Almost immediately the nursing staff began reporting how the guideline benefitted their patients, especially since the guideline calls for encouraging active pushing when the patient has an urge to bear down rather than encouraging the patient to push because the cervix is completely dilated. Nurses reported their approval of the documentation of cervical dilation and assessments times on an hourly basis and this commitment benefitted them as well due to their deep desire to not push too soon. Within the first month, we observed fewer vacuum assisted births and less active pushing time. These improved results in a short time frame motivated more the nursing and physician staff to use the guideline. Data collected included maternal demographics such as gravid and para, whether the labor was spontaneous, induced, or augmented and how induced or augmented, mode of delivery including use of vacuum extractor or forceps, type of laceration or episiotomy, birth weight, apgar scores, length of active pushing and the length of second stage.
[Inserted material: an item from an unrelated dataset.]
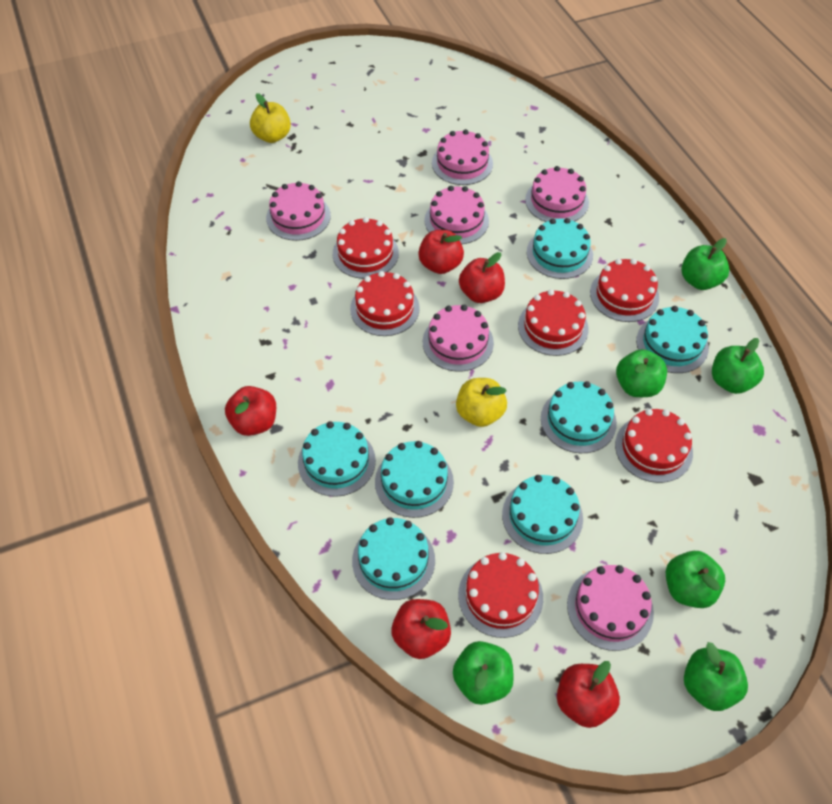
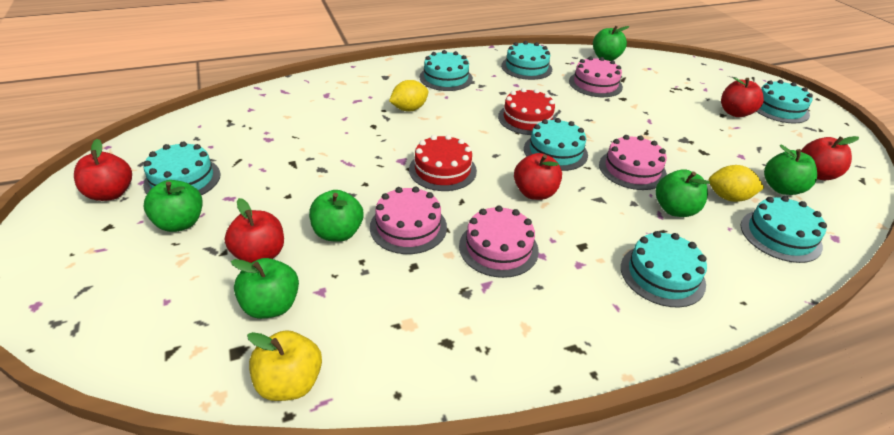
pink cake: [266,181,331,241] [423,305,494,372] [424,186,489,244] [432,129,493,185] [525,166,589,222] [567,565,654,651] = 6 -> [370,186,447,254] [459,205,539,278] [569,57,623,97] [599,135,667,190] = 4
red cake: [333,217,399,279] [350,271,420,336] [458,552,543,638] [518,289,589,356] [590,259,659,322] [615,409,693,483] = 6 -> [409,134,477,191] [498,88,556,135] = 2
yellow apple: [250,93,291,143] [456,378,507,427] = 2 -> [247,330,322,401] = 1
yellow lemon: none = 0 -> [389,80,428,111] [709,165,765,202] = 2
Success was defined in terms of completion and utilization of the guideline by nurses and providers as well as a reduction in the outcomes we were trying to improve. Daily monitoring usage of the guideline and outcomes helped ensure the change being proposed did not have any unintended consequences.
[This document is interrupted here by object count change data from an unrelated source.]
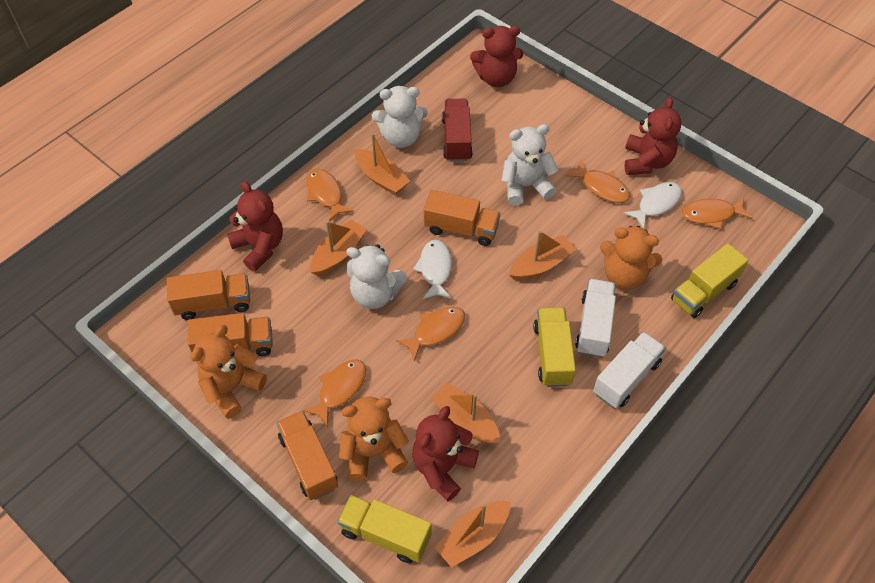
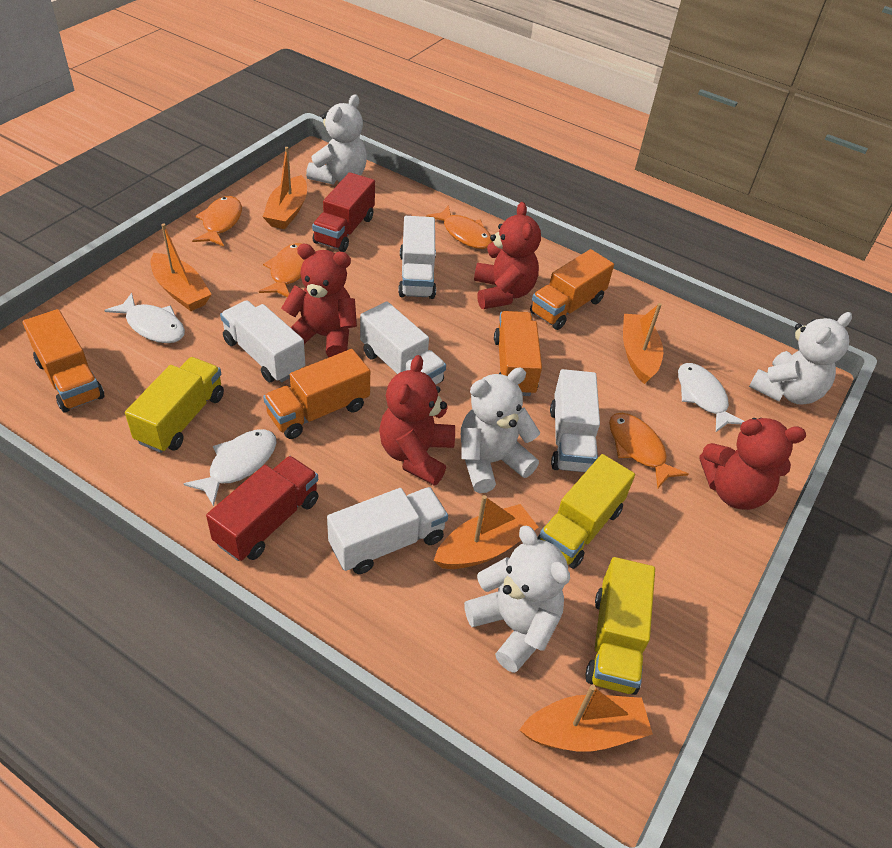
orange fish: [302,359,366,426] [306,168,354,222] [396,306,465,361] [566,160,630,203] [682,197,752,229] = 5 -> [192,196,242,247] [259,243,304,297] [426,205,492,249] [609,413,688,488] = 4
orange teddy bear: [190,325,267,418] [339,397,409,481] [600,226,662,290] = 3 -> none = 0
red truck: [442,99,473,162] = 1 -> [206,456,319,561] [312,172,375,252] = 2
white fish: [413,239,452,299] [623,182,682,229] = 2 -> [104,293,185,343] [183,429,277,507] [678,363,745,432] = 3
white teddy bear: [347,244,407,309] [372,86,428,148] [502,124,559,206] = 3 -> [306,94,367,185] [461,368,540,493] [464,526,570,673] [749,312,852,405] = 4
white truck: [575,279,616,358] [593,332,666,408] = 2 -> [220,300,305,382] [327,487,448,574] [360,301,446,385] [398,216,436,299] [550,369,600,472] = 5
What was the biggest barrier to making the change?
The biggest barrier was working with some physicians who believed that implementing the guideline would result in longer second stage labors. Physicians also voiced concerns that patients would reach complete dilation and would not be continuously assessed between complete dilation and the urge to bear down as present. They wanted to ensure that the nurses continued to assess patients and to notify them of patient progress. Nurses had to overcome the misunderstanding that the only patients who were in the guideline were those without an urge to push. All women with an epidural infusion with a single vertex fetus are included in the guideline and must have care managed according to the parameters in the guideline.
How did you overcome that barrier?
Education was provided to all provider groups so that the guideline and issues could be reviewed and discussed prior to implementation. Physicians who resisted the guideline were encouraged to try it with a couple of patients to see how well it could work. These physicians only needed a few personal deliveries to understand the positive impact the guideline was for their patients. Particulary resistant physicians were reassured when the option of “immediate pushing per provider preference” was added to the guideline. This gave them an out if needed and a feeling of personal control over the patient’s plan of care. However, very few physicians have used this “opt out” option. Some physicians who desired more data were offered personal meetings to further walk through the guideline, to understand data collection and analysis process.
If you have data or other evidence that your change was successful, please provide that data.
At this time, we cannot share specific information regarding the precise impact the guideline has had for our patient population. However, success was defined in terms of comparing a retrospective group of patients with a guideline used group of patients. In the guideline used group, the length of active pushing was decreased, and both the 3rd degree laceration rate and the use of VE was reduced at a statistically significant levels. There was no statistical change to Apgars, Cesarean Sections, and overall length of second stage.